Central China Securities Co.Ltd(601375) said that the current leading hot spots continue to rotate rapidly, the market profit-making effect is weak, and investors have a heavy wait-and-see mentality. It is suggested that investors should maintain a cautious and optimistic attitude, control their positions and allocate them in a balanced manner. It is expected that the short-term slight shock of the Shanghai index is more likely, and the short-term slight consolidation of the GEM may be more likely. Investors are advised to focus on investment opportunities in engineering construction, cement and building materials, medicine, chemical fertilizer and non-ferrous metals in the short term, and continue to focus on investment opportunities in undervalued blue chips in the middle line.
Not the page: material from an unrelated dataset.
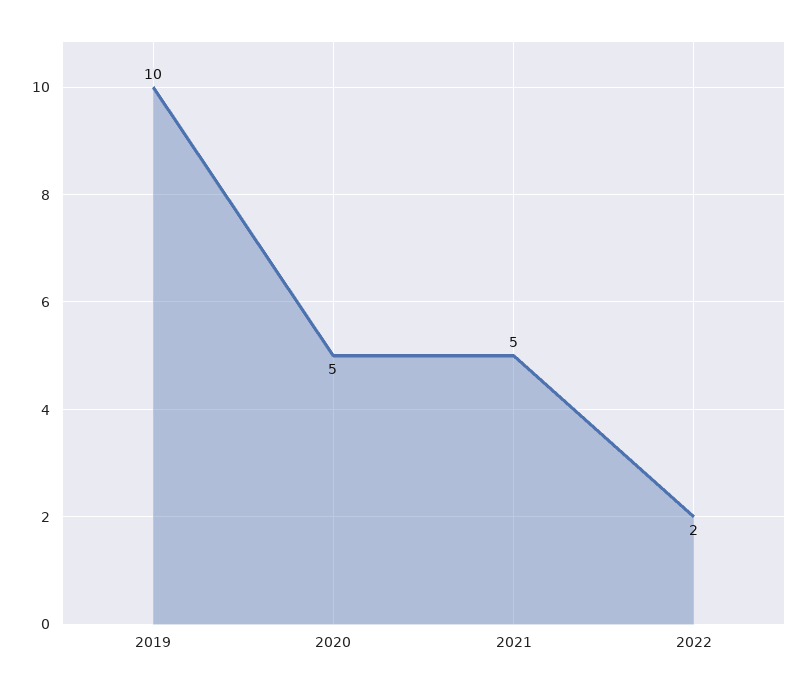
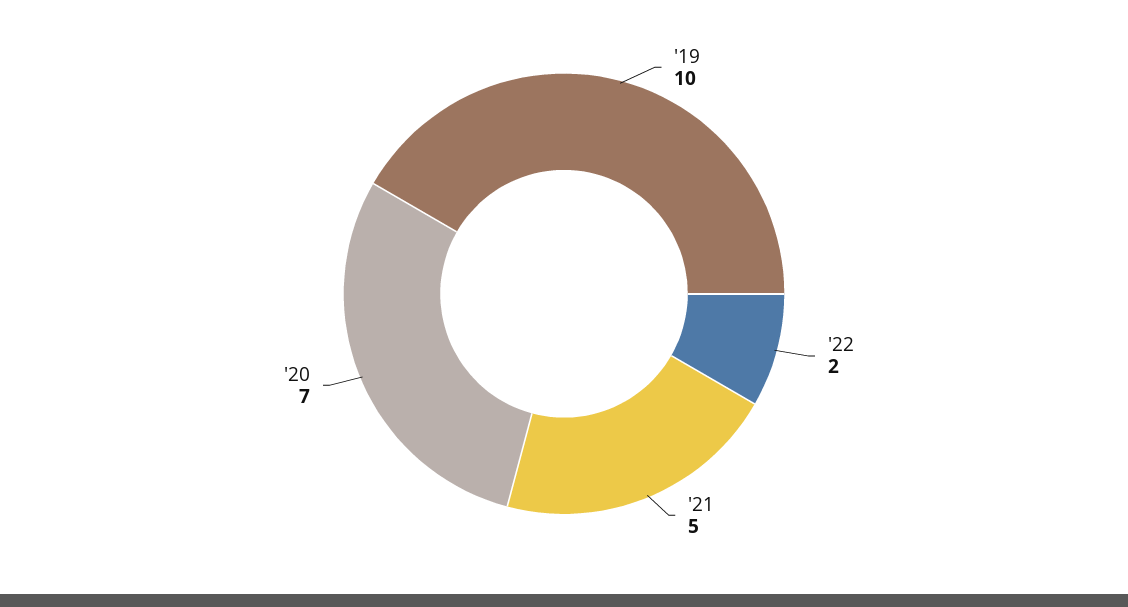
2020: 5 -> 7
Guosheng Securities pointed out that since the beginning of the year, overseas U.S. stocks and A-Shares have made some adjustments, the market sentiment is low, and the structural main line has also changed from high growth to undervalued value. With the introduction and effectiveness of more stable growth policies, investors\’ risk appetite may gradually rise. Considering the pre Festival effects, it may become an important phased low point in the market around the Spring Festival, In terms of investment, it is recommended to maintain the balanced allocation of growth and value. In terms of operation, before the effective upward breakthrough in the market, we should still control the overall position and be suitable for low absorption. “Stable growth” will become the main logic driving the market operation. We should pay attention to traditional infrastructure such as building materials, as well as new infrastructure such as wind power and photovoltaic. It is suggested to properly layout food and beverage, medicine, household appliances, automobiles and other consumer sectors in combination with performance and cost performance.
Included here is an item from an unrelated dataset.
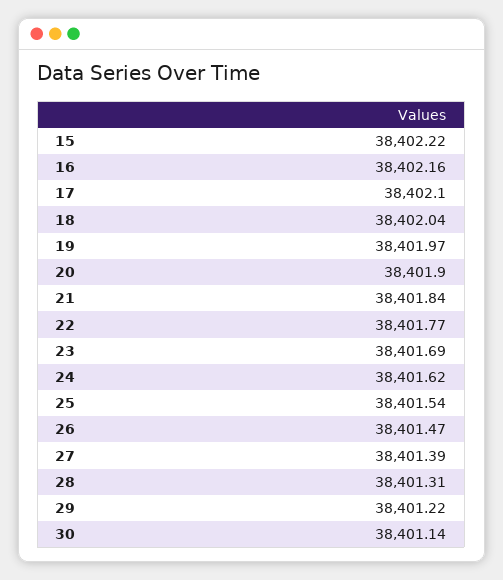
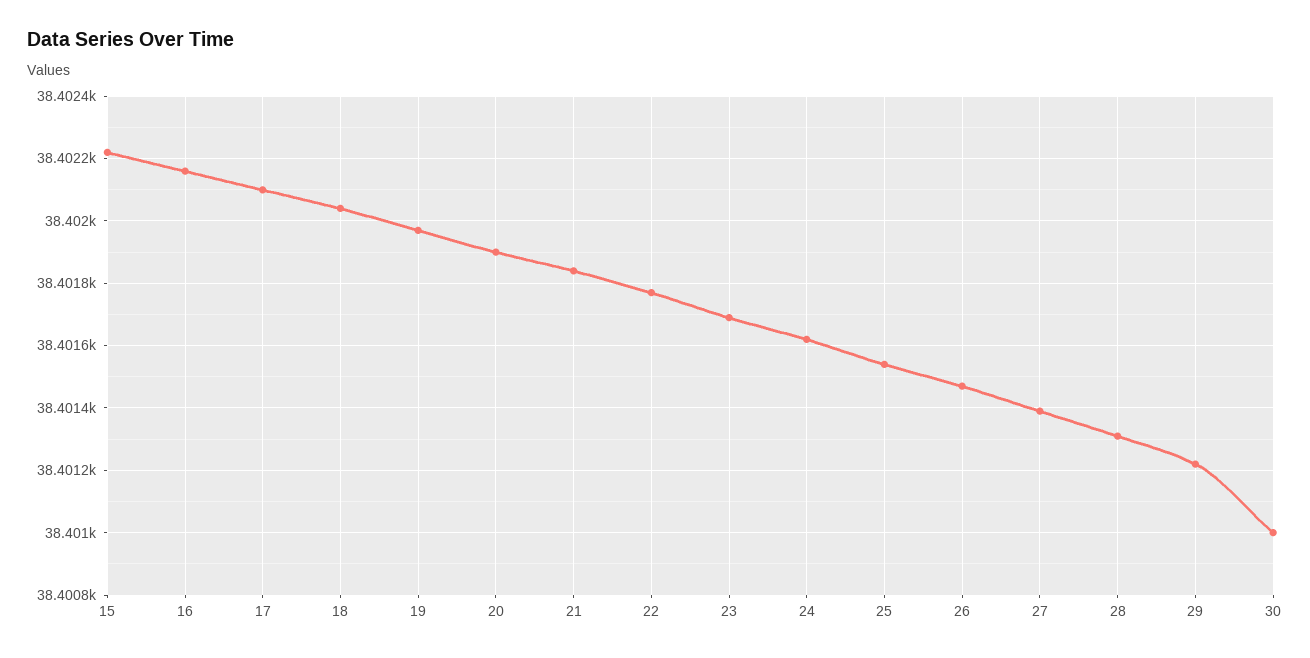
30: 38401.14 -> 38401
According to the analysis of Minsheng securities, behind the market adjustment is the plate with high growth rate and independent of the assumption of economic aggregate recovery. Under the lack of valuation protection, the expected yield of “good can be better” may not be rich. Institutions do not always choose to pursue assets with high growth rate. In the environment where the prosperity begins to spread, high growth rate is not the first demand of institutional investors, and more cost-effective assets are the allocation direction. Recently, the value style of China and the United States stock markets has begun to significantly outperform the growth style. In the funds going north, even the allocated funds have reversed. We think this change will continue in the future. The probability of stabilization and recovery of future demand is increasing. In the long-term dimension, the value outperforms the growth with directional certainty. However, it is still in the “expected deduction” stage, and it will take time for the cohesion of new market consensus. Growth investors can wait for a good switching opportunity, and value investors should also grasp the most certain path in demand recovery.

future analysis

Hexin investment adviser: the index rebounded strongly, blowing the red envelope market of spring ploughing

Qian Kun Investment: rebound in an all-round way and get ready to break through the positive line again at any time

Jufeng investment adviser: whether the adjustment of gem under Changyang is over?